MATERIAL FOR THIS TASK —
= = = = = = =

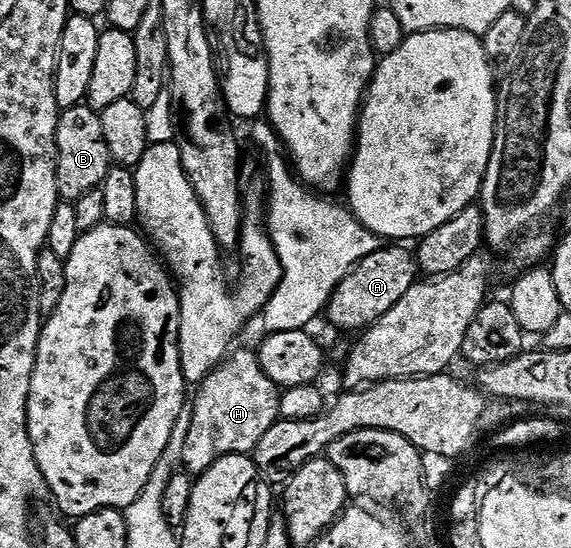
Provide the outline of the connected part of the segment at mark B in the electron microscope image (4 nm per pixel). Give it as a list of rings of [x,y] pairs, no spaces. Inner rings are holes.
[[[83,103],[63,109],[58,115],[56,131],[58,148],[58,195],[63,202],[76,203],[88,191],[99,188],[102,180],[110,174],[112,162],[108,143],[104,139],[104,127],[97,109]]]

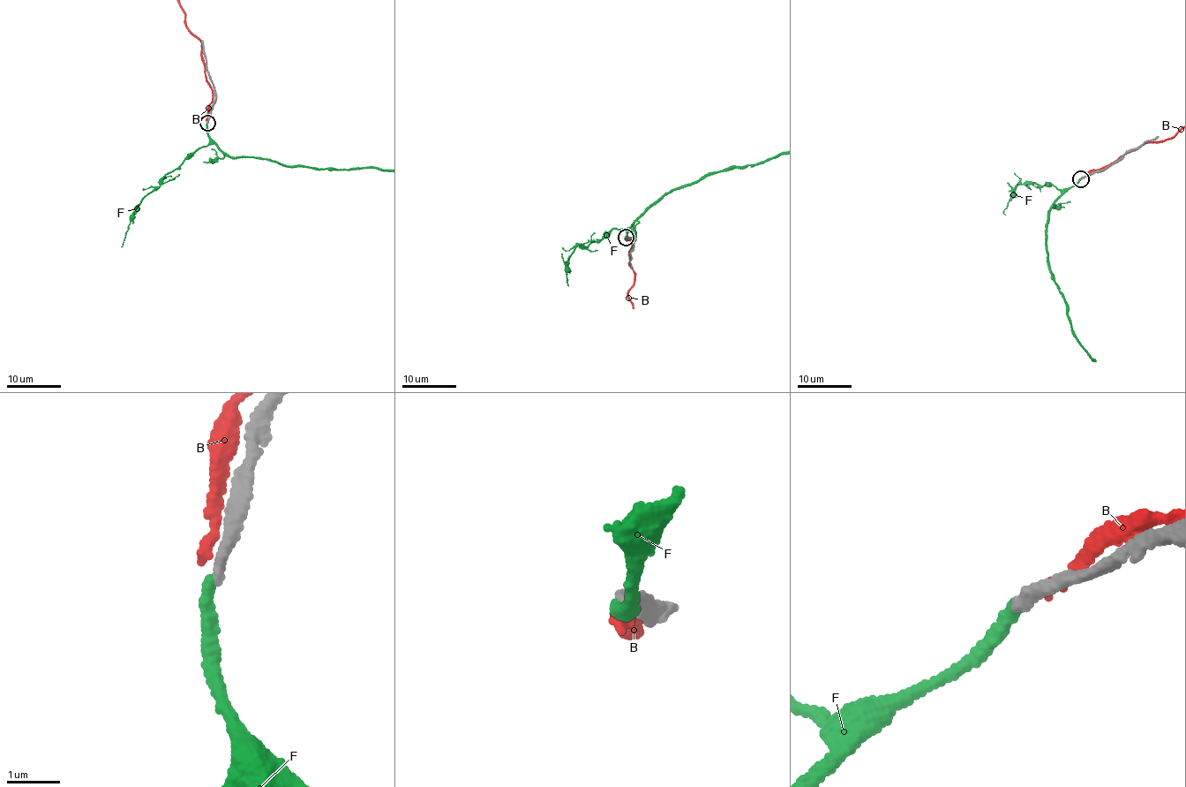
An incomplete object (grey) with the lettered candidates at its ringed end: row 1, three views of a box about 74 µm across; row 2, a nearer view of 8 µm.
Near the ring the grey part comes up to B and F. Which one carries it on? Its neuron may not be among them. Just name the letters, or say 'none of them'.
none of them

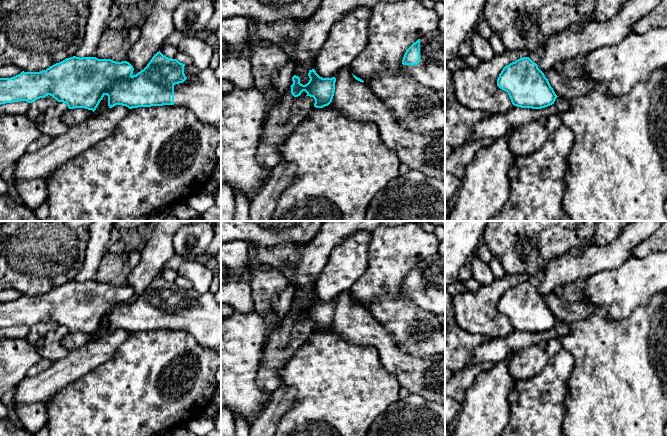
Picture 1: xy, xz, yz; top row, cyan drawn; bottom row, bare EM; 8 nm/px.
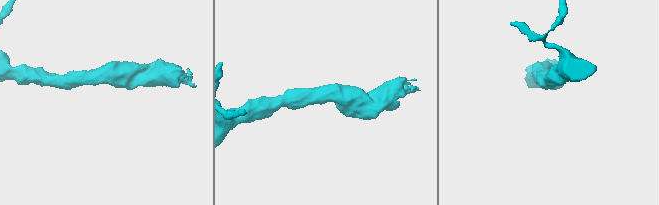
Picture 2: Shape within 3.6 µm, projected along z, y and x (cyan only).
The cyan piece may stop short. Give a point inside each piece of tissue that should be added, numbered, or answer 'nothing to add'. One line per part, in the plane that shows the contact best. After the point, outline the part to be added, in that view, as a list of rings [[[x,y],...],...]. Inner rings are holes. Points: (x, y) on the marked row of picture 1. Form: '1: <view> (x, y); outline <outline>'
1: xy (201, 92); outline [[[185,64],[187,79],[174,85],[174,106],[189,108],[205,124],[215,126],[221,122],[221,80],[208,67],[196,69]]]

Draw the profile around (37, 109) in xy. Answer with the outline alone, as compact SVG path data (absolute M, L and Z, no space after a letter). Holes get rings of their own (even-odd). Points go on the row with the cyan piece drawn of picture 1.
M48 95L30 103L30 107L26 114L31 120L39 121L49 108L54 107L57 104L58 101L52 96Z

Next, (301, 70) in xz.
M307 61L304 63L296 63L293 76L294 75L298 76L300 78L300 83L305 85L310 80L308 73L312 69L315 69L314 61Z

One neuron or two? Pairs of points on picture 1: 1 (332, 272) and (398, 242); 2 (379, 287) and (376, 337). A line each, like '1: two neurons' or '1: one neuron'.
1: two neurons
2: two neurons

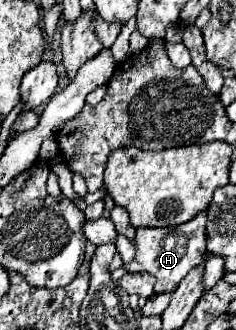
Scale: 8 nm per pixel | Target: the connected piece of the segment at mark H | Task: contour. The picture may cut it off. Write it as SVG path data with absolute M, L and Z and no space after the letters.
M199 213L189 223L183 223L179 227L139 227L133 239L135 245L135 257L131 263L125 265L129 273L149 273L155 281L155 293L173 293L181 279L189 273L189 269L203 263L205 257L205 223L207 213Z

= = = = = = =

What you give back should be the full material above, retyped exactly, with every image removed.

Provide the outline of the connected part of the segment at mark B in the electron microscope image (4 nm per pixel). Give it as a list of rings of [x,y] pairs, no spaces. Inner rings are holes.
[[[83,103],[63,109],[58,115],[56,131],[58,148],[58,195],[63,202],[76,203],[88,191],[99,188],[102,180],[110,174],[112,162],[108,143],[104,139],[104,127],[97,109]]]

An incomplete object (grey) with the lettered candidates at its ringed end: row 1, three views of a box about 74 µm across; row 2, a nearer view of 8 µm.
Near the ring the grey part comes up to B and F. Which one carries it on? Its neuron may not be among them. Just name the letters, or say 'none of them'.
none of them

Picture 1: xy, xz, yz; top row, cyan drawn; bottom row, bare EM; 8 nm/px.
Picture 2: Shape within 3.6 µm, projected along z, y and x (cyan only).
The cyan piece may stop short. Give a point inside each piece of tissue that should be added, numbered, or answer 'nothing to add'. One line per part, in the plane that shows the contact best. After the point, outline the part to be added, in that view, as a list of rings [[[x,y],...],...]. Inner rings are holes. Points: (x, y) on the marked row of picture 1. Form: '1: <view> (x, y); outline <outline>'
1: xy (201, 92); outline [[[185,64],[187,79],[174,85],[174,106],[189,108],[205,124],[215,126],[221,122],[221,80],[208,67],[196,69]]]

Draw the profile around (37, 109) in xy. Answer with the outline alone, as compact SVG path data (absolute M, L and Z, no space after a letter). Holes get rings of their own (even-odd). Points go on the row with the cyan piece drawn of picture 1.
M48 95L30 103L30 107L26 114L31 120L39 121L49 108L54 107L57 104L58 101L52 96Z

Next, (301, 70) in xz.
M307 61L304 63L296 63L293 76L294 75L298 76L300 78L300 83L305 85L310 80L308 73L312 69L315 69L314 61Z

One neuron or two? Pairs of points on picture 1: 1 (332, 272) and (398, 242); 2 (379, 287) and (376, 337). A line each, like '1: two neurons' or '1: one neuron'.
1: two neurons
2: two neurons

Scale: 8 nm per pixel | Target: the connected piece of the segment at mark H | Task: contour. The picture may cut it off. Write it as SVG path data with absolute M, L and Z and no space after the letters.
M199 213L189 223L183 223L179 227L139 227L133 239L135 245L135 257L131 263L125 265L129 273L149 273L155 281L155 293L173 293L181 279L189 273L189 269L203 263L205 257L205 223L207 213Z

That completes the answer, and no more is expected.